▸ Exercise details
Count the lines in the data below that contain the word "What". Reply with the number only.

▸ Data for the task
──────────────────────────────
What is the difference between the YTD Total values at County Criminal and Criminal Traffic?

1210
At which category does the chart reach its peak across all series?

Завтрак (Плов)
──────────────────────────────
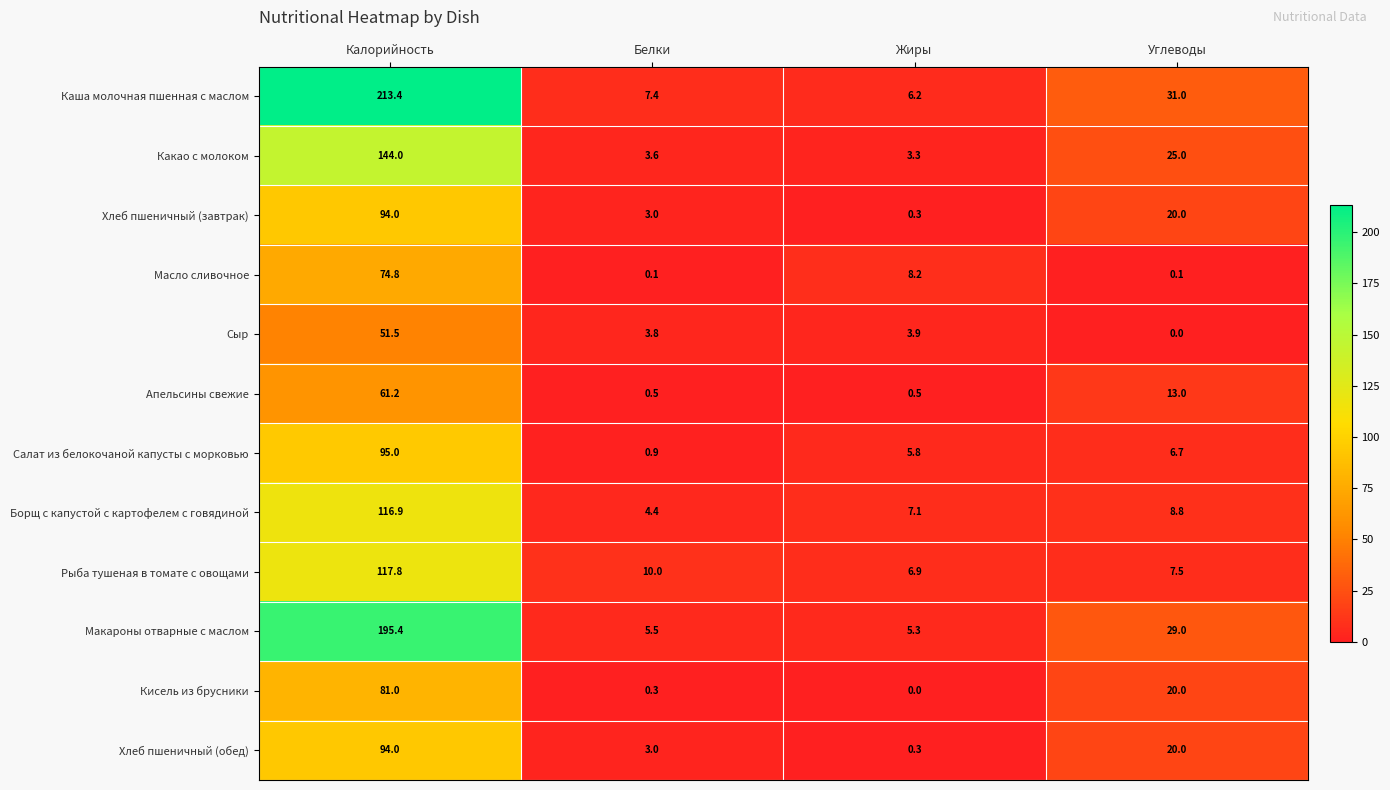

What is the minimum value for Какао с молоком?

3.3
──────────────────────────────
▸ Task output
2